I've just taught a SharePoint governance class and thought what is the key for successful governance of SharePoint?

So people keep their jobs and the business runs its operations on SharePoint with confidence.

Assign ownership and accountability for IT governance. 

Like any major initiatives, IT governance must have an owner and unaccountability's. Ultimately, the board is responsible for all governance, but the board will expect or delegate an individual (probably the CEO or CIO) or group to be accountable for IT governance design, implementation, and performance—similar to the finance committee or CFO being accountable for financial asset governance. In choosing the right person or group, the board, or the CEO as their designate, should consider three issues.

First, IT governance cannot be designed in isolation from the other key assets of the firm (financial, human, and so on). Thus the person or group owning IT governance must have an enterprise-wide view that goes beyond IT, as well as credibility with all business leaders.

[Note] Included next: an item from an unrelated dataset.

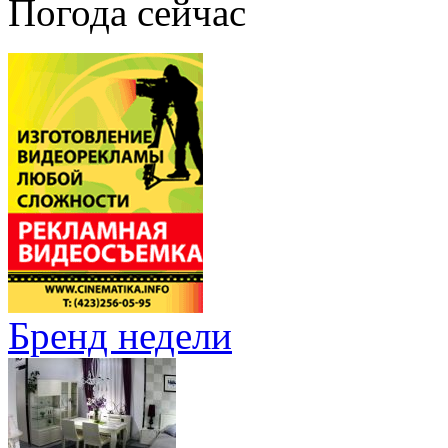
Погода сейчас
Бренд недели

Second, the person or group cannot implement IT governance alone. The board or CEO must make it clear that all managers are expected to contribute to IT governance as they would contribute to governance of financial or any other key asset.

Third, IT assets are more and more important to the performance of most enterprises. A reliable, cost-effective, regulation-compliant, secure, and strategic IT portfolio is more critical today than ever before. The person or group owning IT governance must understand what the technology is and is not capable of. It is not the technical details that are critical but a feel for the two-way symbiotic connection between strategy and IT.

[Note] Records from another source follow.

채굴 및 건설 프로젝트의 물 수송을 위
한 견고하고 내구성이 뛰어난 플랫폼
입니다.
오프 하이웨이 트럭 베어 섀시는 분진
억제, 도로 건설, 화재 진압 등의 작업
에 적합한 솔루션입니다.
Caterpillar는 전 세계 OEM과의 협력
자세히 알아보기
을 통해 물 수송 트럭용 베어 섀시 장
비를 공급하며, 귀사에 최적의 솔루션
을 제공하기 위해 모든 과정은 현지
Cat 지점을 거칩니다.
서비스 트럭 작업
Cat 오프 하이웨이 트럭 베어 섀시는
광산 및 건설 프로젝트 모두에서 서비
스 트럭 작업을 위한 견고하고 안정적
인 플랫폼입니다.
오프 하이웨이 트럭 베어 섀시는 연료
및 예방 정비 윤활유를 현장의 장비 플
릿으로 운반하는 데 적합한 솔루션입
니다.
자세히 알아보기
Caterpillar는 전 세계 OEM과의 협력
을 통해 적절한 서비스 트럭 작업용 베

The CIO owns IT governance in the majority of sizable firms today.  Other enterprises have chosen either another individual (the COO or occasionally the CEO) or a committee (say, of senior business and IT leaders) to own IT governance. I have not observed any one approach that always works best. It takes a very business-oriented—and well-positioned—CIO to deliver on the first consideration and a very technically interested COO or CEO to deliver on the third. Committees have the problem of meeting only periodically and dispersing the responsibility and accountability.

Most CIOs will then create a group of senior business and IT managers to help design and implement IT governance. The action of the board or CEO to appoint and announce the CIO as accountable for IT governance performance is an essential first step in raising the stakes for IT governance. Without that action, some CIOs cannot engage their senior management colleagues in IT governance. Alternatively, the board or CEO may identify a group to be accountable for IT governance performance. This group will then often designate the CIO to design and implement IT governance.